━━━━━ Document section
I want us to approach it through the lens of, What does history teach us? What can we learn? Then, we can individually make an informed decision by asking ourselves, What do I believe? I have no desire to discredit history or scholars, but I’ve tasked our team internally to unearth how this book was understood for the first thousand years and then the second thousand years.
I don’t think you can understand the Book of Revelation correctly unless you’re reading it all the way through. We err when we try to read a portion of Scripture and keep meditating on it without the context of everything else.
When you read it beginning to end, Revelation gives you a narrative picture that’s different from when you just grab onto certain sections. If you grab onto chapters 7 through 11, and that’s all you fixate on, you can make them say just about anything. So, we’ve put together a reading schedule. It’ll be available through the QR codes, and it will be out by next Sunday.
My request is that we, as a family, read through the entire book of Revelation this week, Monday through Saturday. You can do it in about three and a half chapters a day. And then on Sunday we come together and study it.
You see, we have a responsibility before the Lord, as the people of God, to know the text. I’m a huge fan of all the beautiful, charismatic movements of the Holy Spirit. But one of the Holy Spirit’s chief jobs is to guide us and lead us into all truth. So we can have beautiful worship expressions, and it’s awesome, as long as we live in the balance of having a perspective on Scripture, seeking where it has authority in our lives, and studying it as it has been studied throughout the history of the church.
What I’m asking you to do is, for this season, to lay down what your leaders and your grandma taught you about Revelation. I’m doing it. Pastor Gary and I were laughing because he’s sixty-eight and I’m fifty-one, and we both feel like our entire theological point of view on Revelation has been upended lately.
━━━━━━━━━━
━━━━━ Source material
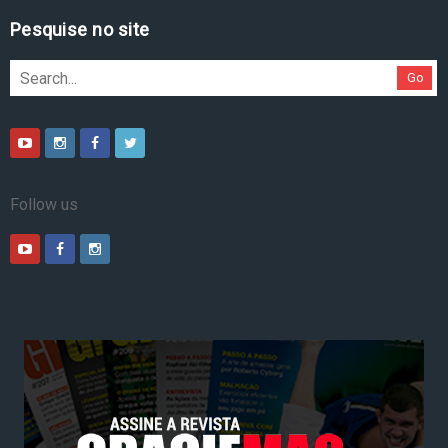
Pesquise no site
Go
Follow us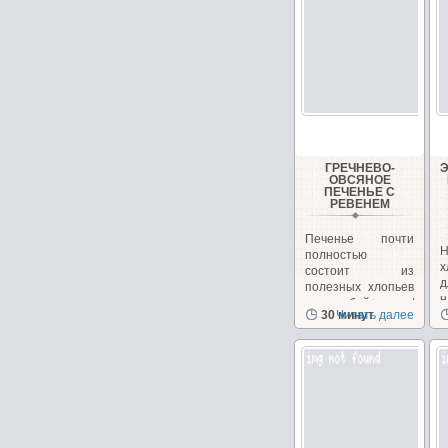
ГРЕЧНЕВО-
ОВСЯНОЕ
ПЕЧЕНЬЕ С
РЕВЕНЕМ
Печенье почти
Н
полностью
х
состоит из
полезных хлопьев
н
и отрубей+орехи/
30 минут
Читать далее
з
семечки,...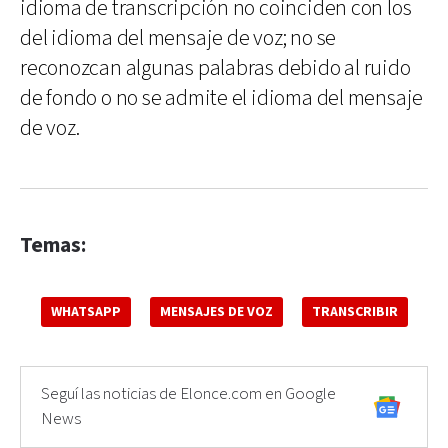
idioma de transcripción no coinciden con los
del idioma del mensaje de voz; no se
reconozcan algunas palabras debido al ruido
de fondo o no se admite el idioma del mensaje
de voz.
Temas:
WHATSAPP
MENSAJES DE VOZ
TRANSCRIBIR
Seguí las noticias de Elonce.com en Google
News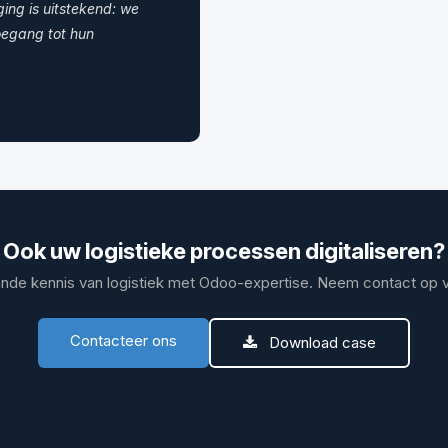
ing is uitstekend: we
oegang tot hun
Ook uw logistieke processen digitaliseren?
de kennis van logistiek met Odoo-expertise. Neem contact op vo
Contacteer ons
Download case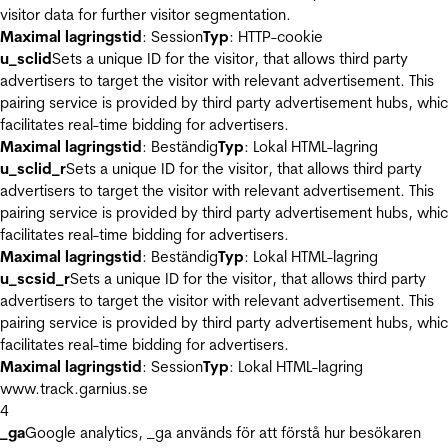
visitor data for further visitor segmentation.
Maximal lagringstid
: Session
Typ
: HTTP-cookie
u_sclid
Sets a unique ID for the visitor, that allows third party
advertisers to target the visitor with relevant advertisement. This
pairing service is provided by third party advertisement hubs, whi
facilitates real-time bidding for advertisers.
Maximal lagringstid
: Beständig
Typ
: Lokal HTML-lagring
u_sclid_r
Sets a unique ID for the visitor, that allows third party
advertisers to target the visitor with relevant advertisement. This
pairing service is provided by third party advertisement hubs, whi
facilitates real-time bidding for advertisers.
Maximal lagringstid
: Beständig
Typ
: Lokal HTML-lagring
u_scsid_r
Sets a unique ID for the visitor, that allows third party
advertisers to target the visitor with relevant advertisement. This
pairing service is provided by third party advertisement hubs, whi
facilitates real-time bidding for advertisers.
Maximal lagringstid
: Session
Typ
: Lokal HTML-lagring
www.track.garnius.se
4
_ga
Google analytics, _ga används för att förstå hur besökaren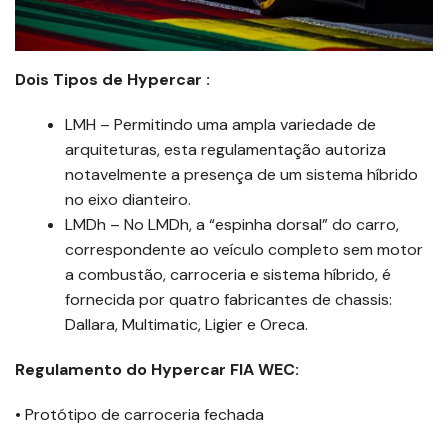
Dois Tipos de Hypercar :
LMH – Permitindo uma ampla variedade de
arquiteturas, esta regulamentação autoriza
notavelmente a presença de um sistema híbrido
no eixo dianteiro.
LMDh – No LMDh, a “espinha dorsal” do carro,
correspondente ao veículo completo sem motor
a combustão, carroceria e sistema híbrido, é
fornecida por quatro fabricantes de chassis:
Dallara, Multimatic, Ligier e Oreca.
Regulamento do Hypercar FIA WEC:
• Protótipo de carroceria fechada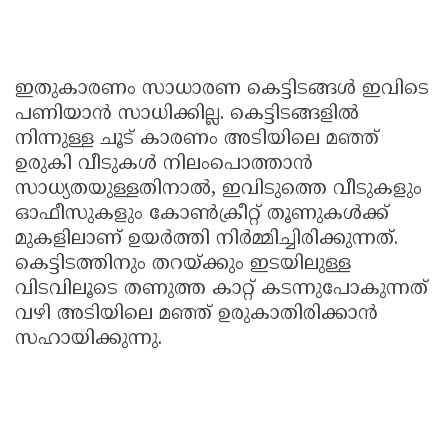
ഇതുകാരണം സാധാരണ കെട്ടിടങ്ങൾ ഇവിടെ
പണിയാൻ സാധിക്കില്ല. കെട്ടിടങ്ങളിൽ
നിന്നുള്ള ചൂട് കാരണം അടിയിലെ മഞ്ഞ്
ഉരുകി വീടുകൾ നിലംപൊത്താൻ
സാധ്യതയുള്ളതിനാൽ, ഇവിടുത്തെ വീടുകളും
ഓഫീസുകളും കോൺക്രീറ്റ് തൂണുകൾക്ക്
മുകളിലാണ് ഉയർത്തി നിർമ്മിച്ചിരിക്കുന്നത്.
കെട്ടിടത്തിനും തറയ്ക്കും ഇടയിലുള്ള
വിടവിലൂടെ തണുത്ത കാറ്റ് കടന്നുപോകുന്നത്
വഴി അടിയിലെ മഞ്ഞ് ഉരുകാതിരിക്കാൻ
സഹായിക്കുന്നു.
━━━━━━━━━━
Apply what you read:
1) List every day of the week that the passage about reading the Book of Revelation names, giving each day once.
2) Proceed with the passage about reading the Book of Revelation, starting right after its last sentence.
The data come from a different source than the passage about the Book of Revelation.

Expected outputs:
1) Sunday, Monday, Saturday

2)
It’s all for the better, too. Everything about it is causing us to fall more in love with Jesus, to be more captivated by Jesus. It’s causing me to be way less afraid about what’s going on around us.
If you’re in here saying, You know the world’s just crazy, you shouldn’t be surprised. Jesus told us it was going to be crazy. He said, “In this lifetime, you will have tribulation”. How much more could He have warned us? We ask, Well, why is it so messy? He responds with, I told you, it’s going to get messy.
What I love is the statement in chapter 4: Come up here. Let me show you what has to happen. After this, we are instantly transitioned into a picture of the throne room, where the main focus of Heaven is the Lamb.
We’re now going to read Revelation chapter 5, verses 1 through 14.
“Then I saw a scroll in the right hand of the one who was sitting on the throne. There was writing on the inside and the outside of the scroll, and it was sealed with seven seals. And I saw a strong angel, who shouted with a loud voice: ‘Who is worthy to break the seals on this scroll and open it?’ But no one in Heaven or on earth or under the earth was able to open the scroll and read it.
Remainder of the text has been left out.